Öhningen. Mit dem Musikkränzle am ersten Samstag im neuen Jahr eröffnete der Musikverein Öhningen, unter der Leitung von Markus Müller, seine Spielsaison. Zu hören gab es: „Klangfarben“, eine bunte Sammlung von interessanten und abwechslungsreichen Konzertstücken. Mit viel Fantasie intonierten die Musiker Ohrwürmer, Shanties und Evergreens. Das Publikum in der bis auf den letzten Platz ausverkauften Mehrzweckhalle war begeistert. Durch das Programm führten im ersten Konzertteil die Jungmusiker, den zweiten Teil moderierte Jürgen Salamon.

Die ersten dreißig Minuten gehörten der Jugendmusikschule der Halbinsel. Die  Jungbläser der sechs Orchester in der Höri präsentierten ihr Klangfarbenspiel mit den Farben Weiß, Blau und Rot. Zum Auftakt, die senkrechte Variante (Russland) und das Stück „Troika Fantasy“. Die jungen Musiker erzählten Russlands Geschichte mit seinen Sagen,  Märchen und Abenteuergeschichten. Die Farben horizontal ergaben mehrere Variationen vom französischen Volkslied „au claire de la lune“ und zum Schluss die Kreuzform (England) und: „musikalischen Geschichten von Harry Porter“. 

Der Musikverein eröffnete mit der Jupiter Hymne, eines der farbenreichsten Beispiele für Orchesterliteratur des 20. Jahrhunderts und der Auftragskomposition „Schmelzende Riesen“.  Hinter diesem Titel steckte der Gedanke an die Klimaerwärmung, die sich in Mitteleuropa durch den Rückzug der alpinen Gletscher bemerkbar macht. Das Werk begann mit einem ruhigen, majestätischen Teil, die Erhabenheit der Gletscher. Im schnellen Mittelteil, eine rasante Schlittenfahrt und zum Schluss das Klagelied, mit der Hoffnung auf eine bessere Zukunft. Mit dem Ohrwurm „Yellow Submarine“ ging es in die Pause.
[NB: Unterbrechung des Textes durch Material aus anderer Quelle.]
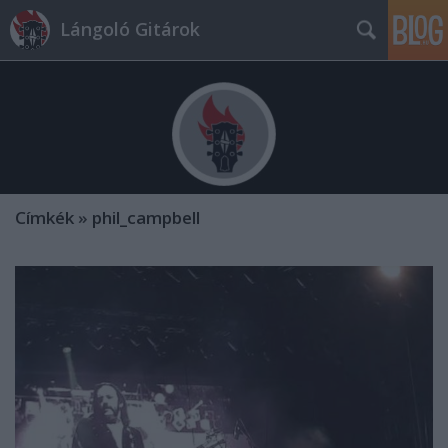
Lángoló Gitárok
Címkék
»
phil_campbell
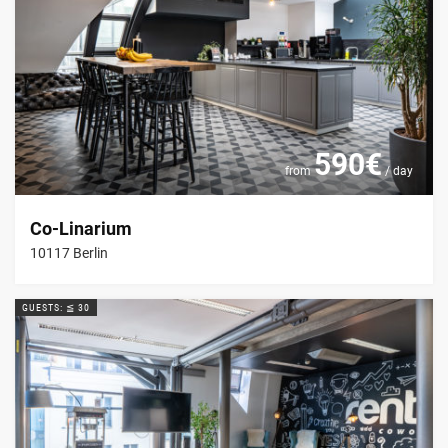
590€
from
/ day
Co-Linarium
10117 Berlin
GUESTS: ≦ 30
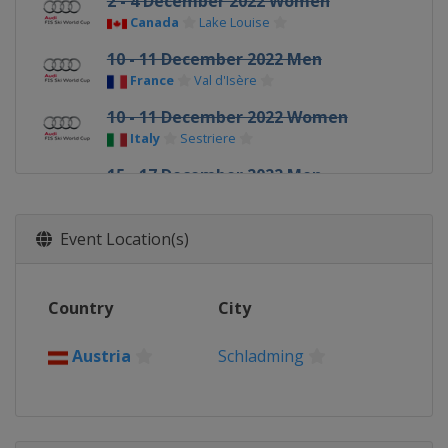
2 - 4 December 2022 Women
Canada
Lake Louise
10 - 11 December 2022 Men
France
Val d'Isère
10 - 11 December 2022 Women
Italy
Sestriere
15 - 17 December 2022 Men
Italy
Val Gardena
16 - 18 December 2022 Women
Event Location(s)
Switzerland
St. Moritz
18 - 19 December 2022 Men
Country
City
Italy
Alta Badia
22 December 2022 Men
Austria
Schladming
Italy
Madonna di Campiglio
27 - 29 December 2022 Women
Austria
Semmering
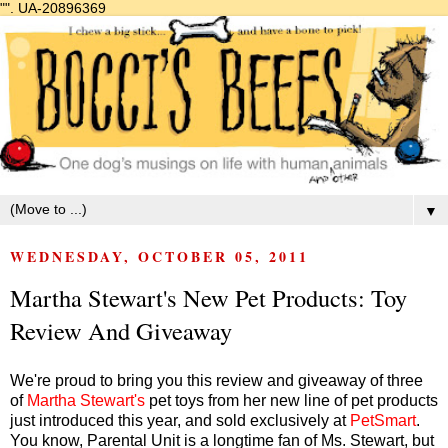
"".
UA-20896369
▼
WEDNESDAY, OCTOBER 05, 2011
Martha Stewart's New Pet Products: Toy
Review And Giveaway
We're proud to bring you this review and giveaway of three
of
Martha Stewart's
pet toys from her new line of pet products
just introduced this year, and sold exclusively at
PetSmart
.
You know, Parental Unit is a longtime fan of Ms. Stewart, but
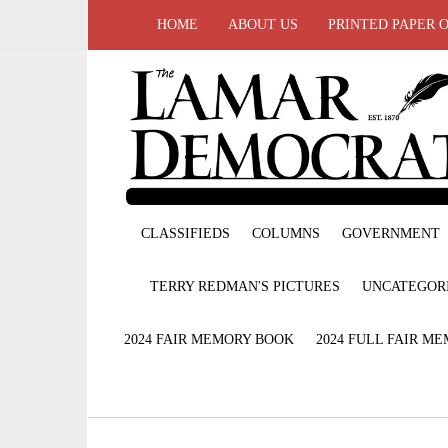
HOME
ABOUT US
PRINTED PAPER 
CLASSIFIEDS
COLUMNS
GOVERNMENT
TERRY REDMAN'S PICTURES
UNCATEGOR
2024 FAIR MEMORY BOOK
2024 FULL FAIR M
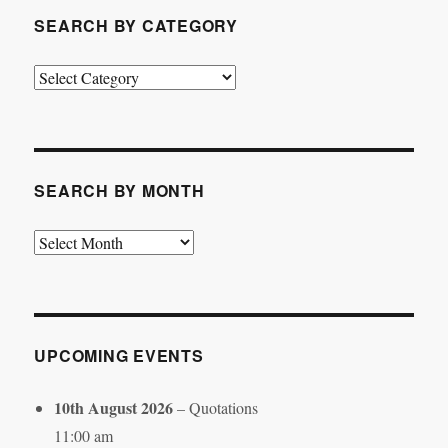
SEARCH BY CATEGORY
Search
by
Category
SEARCH BY MONTH
Search
by
Month
UPCOMING EVENTS
10th August 2026
– Quotations
11:00 am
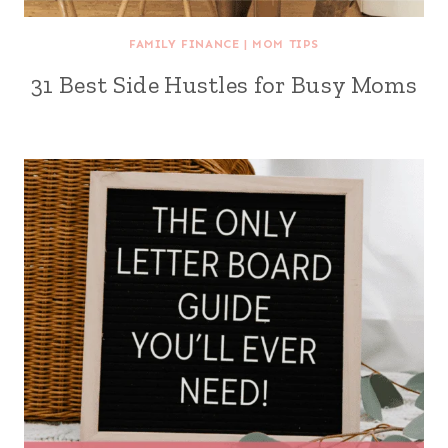
FAMILY FINANCE
|
MOM TIPS
31 Best Side Hustles for Busy Moms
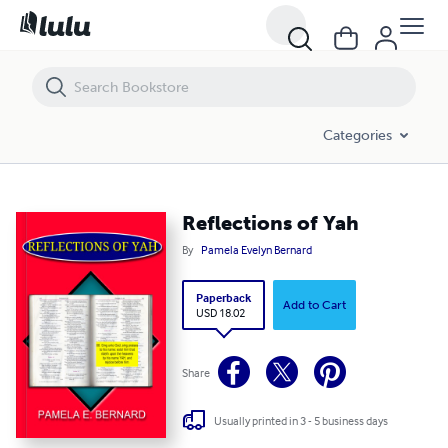
Reflections of Yah
Categories
Reflections of Yah
By
Pamela Evelyn Bernard
Paperback
Add to Cart
USD 18.02
Share
Usually printed in 3 - 5 business days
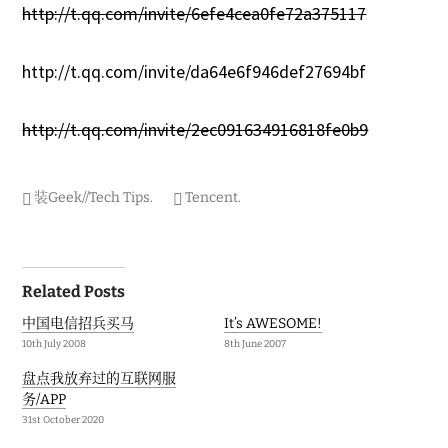
http://t.qq.com/invite/6efe4cea0fe72a375117
http://t.qq.com/invite/da64e6f946def27694bf
http://t.qq.com/invite/2ec091634916818fe0b9
装Geek//Tech Tips
.
Tencent
.
Post
Related Posts
navigation
中国电信招兵买马
It’s AWESOME!
10th July 2008
8th June 2007
盘点我放弃过的互联网服
务/APP
31st October 2020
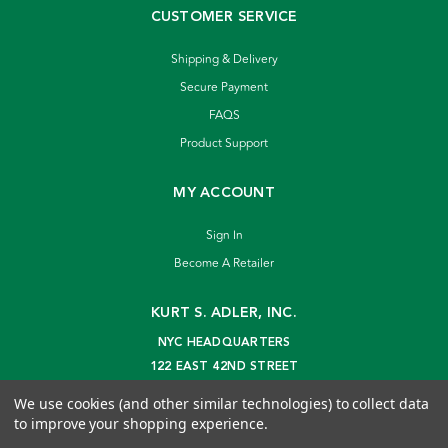
CUSTOMER SERVICE
Shipping & Delivery
Secure Payment
FAQS
Product Support
MY ACCOUNT
Sign In
Become A Retailer
KURT S. ADLER, INC.
NYC HEADQUARTERS
122 EAST 42ND STREET
NEW YORK, NY 10168
We use cookies (and other similar technologies) to collect data
info@kurtadler.com
to improve your shopping experience.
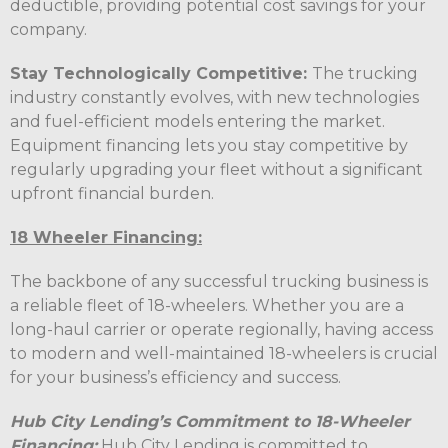
deductible, providing potential cost savings for your
company.
Stay Technologically Competitive:
The trucking
industry constantly evolves, with new technologies
and fuel-efficient models entering the market.
Equipment financing lets you stay competitive by
regularly upgrading your fleet without a significant
upfront financial burden.
18 Wheeler Financing:
The backbone of any successful trucking business is
a reliable fleet of 18-wheelers. Whether you are a
long-haul carrier or operate regionally, having access
to modern and well-maintained 18-wheelers is crucial
for your business’s efficiency and success.
Hub City Lending’s Commitment to 18-Wheeler
Financing:
Hub City Lending is committed to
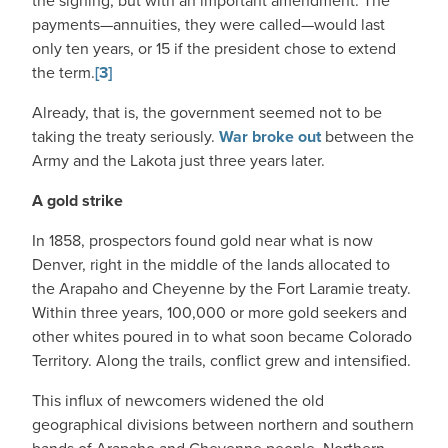
the signing, but with an important amendment. The
payments—annuities, they were called—would last
only ten years, or 15 if the president chose to extend
the term.
[3]
Already, that is, the government seemed not to be
taking the treaty seriously.
War broke out
between the
Army and the Lakota just three years later.
A gold strike
In 1858, prospectors found gold near what is now
Denver, right in the middle of the lands allocated to
the Arapaho and Cheyenne by the Fort Laramie treaty.
Within three years, 100,000 or more gold seekers and
other whites poured in to what soon became Colorado
Territory. Along the trails, conflict grew and intensified.
This influx of newcomers widened the old
geographical divisions between northern and southern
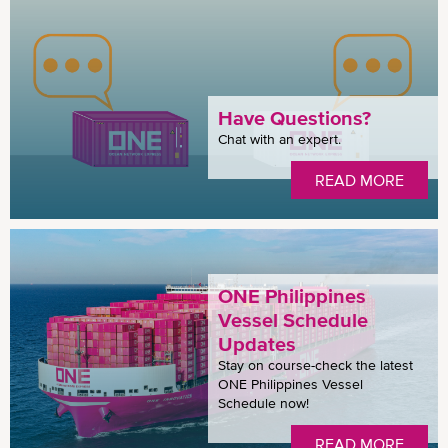
Have Questions?
Chat with an expert.
READ MORE
ONE Philippines
Vessel Schedule
Updates
Stay on course-check the latest
ONE Philippines Vessel
Schedule now!
READ MORE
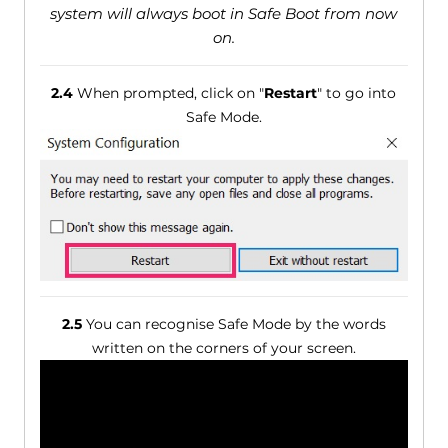
system will always boot in Safe Boot from now
on.
2.4
When prompted, click on "
Restart
" to go into
Safe Mode.
2.5
You can recognise Safe Mode by the words
written on the corners of your screen.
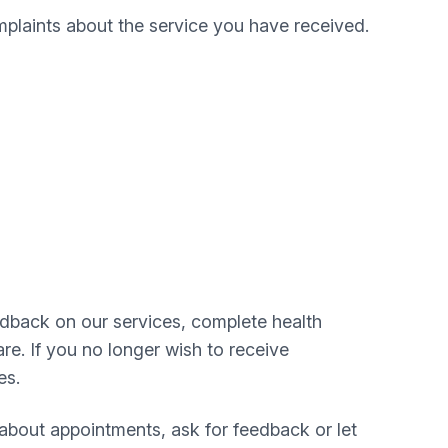
plaints about the service you have received.
edback on our services, complete health
re. If you no longer wish to receive
es.
about appointments, ask for feedback or let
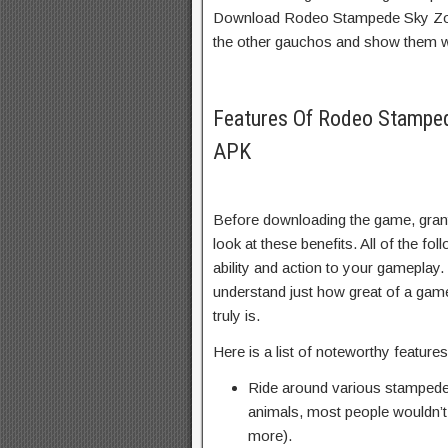
Download Rodeo Stampede Sky Zoo 
the other gauchos and show them
Features Of Rodeo Stampe
APK
Before downloading the game, grante
look at these benefits. All of the fol
ability and action to your gameplay.
understand just how great of a g
truly is.
Here is a list of noteworthy featur
Ride around various stampedes
animals, most people wouldn’t 
more).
Der zweite Konzertteil begann mit „Diamond“ einem Konzertmarsch von Flavio Bar und „Tails of Sea“, ein interessantes Arrangement mit Shanties und Seemannsliedern. Dann klang die Erfolgsballade „Bergwerk“,  vom österreichischen Liedermacher Rainhard Fendrich und „21st Century Breakdown“ ein Medley mit Melodien der ikonischen alternativen Rock Band Green Day. Zum  fulminanten Konzertabschluss gehörten Filmmelodien und Evergreens aus dem Kultfilm: „im weißen Rössel am Wolfgangsee“. Zwischen den beiden Konzertteilen ehrte der stellvertretende Präsident des Blasmusikverbands Hegau-Bodensee Jürgen Schröder Vanessa Habres mit der Ehrennadel in Bronze für zehn Jahre aktiv im Verein. Für zwanzig Jahre bekam Susanne Henkel die Ehrennadel in Silber und Annabell Gamp (Querflöte) qualifizierte sich mit ihrem errungenen Leistungsabzeichen in Bronze (JMLA) als neues Aktivmitglied im Musikverein.